Extracted page text data

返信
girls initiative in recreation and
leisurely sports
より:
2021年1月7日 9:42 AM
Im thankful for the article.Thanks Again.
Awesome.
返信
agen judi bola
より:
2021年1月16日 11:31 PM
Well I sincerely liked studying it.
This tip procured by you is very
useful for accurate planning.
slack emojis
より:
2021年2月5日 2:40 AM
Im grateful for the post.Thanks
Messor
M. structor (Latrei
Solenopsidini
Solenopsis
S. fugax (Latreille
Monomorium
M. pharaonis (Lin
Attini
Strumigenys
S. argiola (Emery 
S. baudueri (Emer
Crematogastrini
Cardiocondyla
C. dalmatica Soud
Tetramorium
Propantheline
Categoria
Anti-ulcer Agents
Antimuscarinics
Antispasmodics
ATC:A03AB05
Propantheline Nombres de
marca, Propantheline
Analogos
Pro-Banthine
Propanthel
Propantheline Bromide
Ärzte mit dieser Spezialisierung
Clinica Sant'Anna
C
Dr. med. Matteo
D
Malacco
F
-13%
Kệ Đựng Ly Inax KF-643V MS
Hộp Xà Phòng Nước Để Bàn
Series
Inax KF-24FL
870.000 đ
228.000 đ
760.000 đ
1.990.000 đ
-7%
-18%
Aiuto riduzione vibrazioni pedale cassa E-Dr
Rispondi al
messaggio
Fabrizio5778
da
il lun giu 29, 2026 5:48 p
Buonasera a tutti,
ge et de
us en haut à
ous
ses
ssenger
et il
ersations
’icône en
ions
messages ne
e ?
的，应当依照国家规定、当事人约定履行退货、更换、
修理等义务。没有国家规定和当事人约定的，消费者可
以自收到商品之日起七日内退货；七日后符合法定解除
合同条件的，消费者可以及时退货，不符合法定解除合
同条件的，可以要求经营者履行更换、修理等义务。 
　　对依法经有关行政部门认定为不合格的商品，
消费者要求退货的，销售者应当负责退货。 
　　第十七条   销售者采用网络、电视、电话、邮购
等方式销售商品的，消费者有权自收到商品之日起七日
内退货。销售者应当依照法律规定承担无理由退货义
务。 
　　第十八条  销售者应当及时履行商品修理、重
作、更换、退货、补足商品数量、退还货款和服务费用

### Description of the task
Every line of the data above is to be copied out exactly.

### Exercise response
返信
girls initiative in recreation and
leisurely sports
より:
2021年1月7日 9:42 AM
Im thankful for the article.Thanks Again.
Awesome.
返信
agen judi bola
より:
2021年1月16日 11:31 PM
Well I sincerely liked studying it.
This tip procured by you is very
useful for accurate planning.
slack emojis
より:
2021年2月5日 2:40 AM
Im grateful for the post.Thanks
Messor
M. structor (Latrei
Solenopsidini
Solenopsis
S. fugax (Latreille
Monomorium
M. pharaonis (Lin
Attini
Strumigenys
S. argiola (Emery 
S. baudueri (Emer
Crematogastrini
Cardiocondyla
C. dalmatica Soud
Tetramorium
Propantheline
Categoria
Anti-ulcer Agents
Antimuscarinics
Antispasmodics
ATC:A03AB05
Propantheline Nombres de
marca, Propantheline
Analogos
Pro-Banthine
Propanthel
Propantheline Bromide
Ärzte mit dieser Spezialisierung
Clinica Sant'Anna
C
Dr. med. Matteo
D
Malacco
F
-13%
Kệ Đựng Ly Inax KF-643V MS
Hộp Xà Phòng Nước Để Bàn
Series
Inax KF-24FL
870.000 đ
228.000 đ
760.000 đ
1.990.000 đ
-7%
-18%
Aiuto riduzione vibrazioni pedale cassa E-Dr
Rispondi al
messaggio
Fabrizio5778
da
il lun giu 29, 2026 5:48 p
Buonasera a tutti,
ge et de
us en haut à
ous
ses
ssenger
et il
ersations
’icône en
ions
messages ne
e ?
的，应当依照国家规定、当事人约定履行退货、更换、
修理等义务。没有国家规定和当事人约定的，消费者可
以自收到商品之日起七日内退货；七日后符合法定解除
合同条件的，消费者可以及时退货，不符合法定解除合
同条件的，可以要求经营者履行更换、修理等义务。 
　　对依法经有关行政部门认定为不合格的商品，
消费者要求退货的，销售者应当负责退货。 
　　第十七条   销售者采用网络、电视、电话、邮购
等方式销售商品的，消费者有权自收到商品之日起七日
内退货。销售者应当依照法律规定承担无理由退货义
务。 
　　第十八条  销售者应当及时履行商品修理、重
作、更换、退货、补足商品数量、退还货款和服务费用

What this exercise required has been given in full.